» **Work required**
The required result is an exact copy of the lines beginning at the line that contains "bundle install" and ending at the last line of the material below.

» **Data**
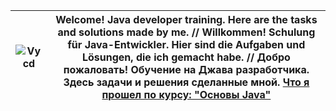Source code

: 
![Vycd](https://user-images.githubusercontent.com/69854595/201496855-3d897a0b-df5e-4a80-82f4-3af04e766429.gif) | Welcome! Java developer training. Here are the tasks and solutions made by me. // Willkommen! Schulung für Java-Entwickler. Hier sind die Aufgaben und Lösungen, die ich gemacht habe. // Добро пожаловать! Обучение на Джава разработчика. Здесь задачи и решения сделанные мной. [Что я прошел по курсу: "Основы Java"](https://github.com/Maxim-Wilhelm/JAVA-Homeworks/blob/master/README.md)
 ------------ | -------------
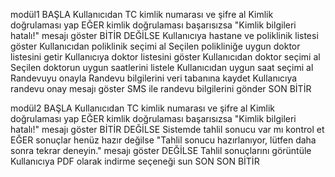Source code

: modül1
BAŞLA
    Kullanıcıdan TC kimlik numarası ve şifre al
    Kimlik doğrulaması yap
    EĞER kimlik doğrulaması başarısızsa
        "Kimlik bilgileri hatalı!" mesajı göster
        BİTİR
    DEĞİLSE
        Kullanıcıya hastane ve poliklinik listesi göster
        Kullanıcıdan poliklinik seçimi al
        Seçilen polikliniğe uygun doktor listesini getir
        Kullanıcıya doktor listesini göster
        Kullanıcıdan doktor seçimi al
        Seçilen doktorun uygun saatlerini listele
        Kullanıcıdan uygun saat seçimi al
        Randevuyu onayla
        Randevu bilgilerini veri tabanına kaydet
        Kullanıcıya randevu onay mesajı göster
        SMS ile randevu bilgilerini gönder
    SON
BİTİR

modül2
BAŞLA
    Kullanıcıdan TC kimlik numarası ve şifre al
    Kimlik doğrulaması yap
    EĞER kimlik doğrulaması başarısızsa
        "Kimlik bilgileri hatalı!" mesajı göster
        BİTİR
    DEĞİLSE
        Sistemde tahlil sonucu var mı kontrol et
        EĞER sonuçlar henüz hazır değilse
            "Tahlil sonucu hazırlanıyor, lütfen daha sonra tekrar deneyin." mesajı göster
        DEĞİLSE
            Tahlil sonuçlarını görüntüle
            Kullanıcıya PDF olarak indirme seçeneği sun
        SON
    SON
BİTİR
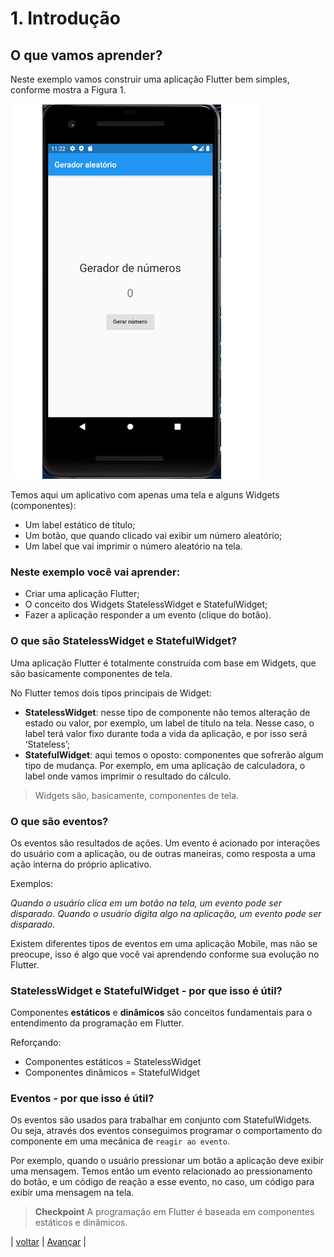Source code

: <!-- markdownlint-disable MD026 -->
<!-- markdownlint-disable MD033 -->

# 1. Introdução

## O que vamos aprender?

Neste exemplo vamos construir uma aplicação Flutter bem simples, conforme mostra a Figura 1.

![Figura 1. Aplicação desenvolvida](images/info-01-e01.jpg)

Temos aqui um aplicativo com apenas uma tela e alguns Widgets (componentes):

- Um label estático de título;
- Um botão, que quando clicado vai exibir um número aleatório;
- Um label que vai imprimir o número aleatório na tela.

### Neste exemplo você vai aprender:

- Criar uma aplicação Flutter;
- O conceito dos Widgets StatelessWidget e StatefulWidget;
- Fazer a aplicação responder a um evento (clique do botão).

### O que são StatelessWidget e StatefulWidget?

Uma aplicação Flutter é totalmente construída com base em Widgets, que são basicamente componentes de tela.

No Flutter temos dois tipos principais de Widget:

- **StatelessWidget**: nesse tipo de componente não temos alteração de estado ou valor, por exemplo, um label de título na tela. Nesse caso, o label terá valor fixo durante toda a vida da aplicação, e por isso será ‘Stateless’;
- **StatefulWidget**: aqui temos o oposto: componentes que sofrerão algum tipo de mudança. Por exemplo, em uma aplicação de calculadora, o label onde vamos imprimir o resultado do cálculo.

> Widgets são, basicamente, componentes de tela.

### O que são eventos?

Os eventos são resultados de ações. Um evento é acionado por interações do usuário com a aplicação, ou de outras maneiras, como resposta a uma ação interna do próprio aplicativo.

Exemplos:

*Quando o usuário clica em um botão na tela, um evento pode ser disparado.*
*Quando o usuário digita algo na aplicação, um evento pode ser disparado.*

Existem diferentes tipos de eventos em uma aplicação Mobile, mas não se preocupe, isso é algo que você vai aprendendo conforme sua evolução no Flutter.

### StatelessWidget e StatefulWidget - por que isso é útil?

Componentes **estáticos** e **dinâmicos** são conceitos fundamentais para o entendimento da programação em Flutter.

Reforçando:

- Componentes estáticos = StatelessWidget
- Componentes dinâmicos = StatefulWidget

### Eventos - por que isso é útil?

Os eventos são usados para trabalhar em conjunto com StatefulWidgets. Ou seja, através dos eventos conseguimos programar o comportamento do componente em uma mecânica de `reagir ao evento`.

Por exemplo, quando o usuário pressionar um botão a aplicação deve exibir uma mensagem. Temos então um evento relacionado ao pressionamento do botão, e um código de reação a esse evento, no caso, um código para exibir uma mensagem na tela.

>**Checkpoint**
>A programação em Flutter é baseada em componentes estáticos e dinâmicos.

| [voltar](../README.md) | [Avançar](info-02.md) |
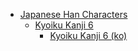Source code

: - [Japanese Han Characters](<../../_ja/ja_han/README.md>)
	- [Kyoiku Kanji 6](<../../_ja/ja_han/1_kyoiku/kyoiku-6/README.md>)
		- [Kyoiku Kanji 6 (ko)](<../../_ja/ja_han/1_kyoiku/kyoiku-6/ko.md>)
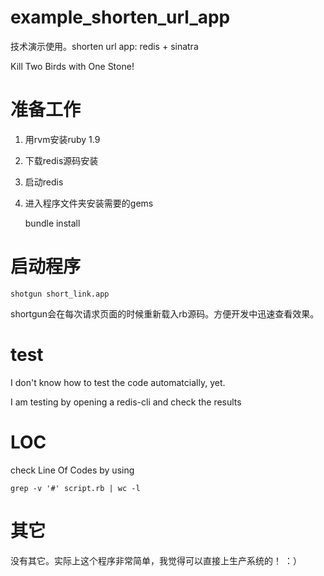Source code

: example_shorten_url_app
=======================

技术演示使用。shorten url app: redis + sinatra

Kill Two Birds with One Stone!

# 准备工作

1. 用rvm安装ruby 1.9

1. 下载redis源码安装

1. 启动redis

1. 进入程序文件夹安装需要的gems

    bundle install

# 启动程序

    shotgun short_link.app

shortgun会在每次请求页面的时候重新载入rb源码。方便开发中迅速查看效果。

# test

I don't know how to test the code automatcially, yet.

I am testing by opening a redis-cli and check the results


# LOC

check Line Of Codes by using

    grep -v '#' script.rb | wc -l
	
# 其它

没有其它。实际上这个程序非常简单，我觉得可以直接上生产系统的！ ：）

» **Solution to the problem**
    bundle install

# 启动程序

    shotgun short_link.app

shortgun会在每次请求页面的时候重新载入rb源码。方便开发中迅速查看效果。

# test

I don't know how to test the code automatcially, yet.

I am testing by opening a redis-cli and check the results


# LOC

check Line Of Codes by using

    grep -v '#' script.rb | wc -l
	
# 其它

没有其它。实际上这个程序非常简单，我觉得可以直接上生产系统的！ ：）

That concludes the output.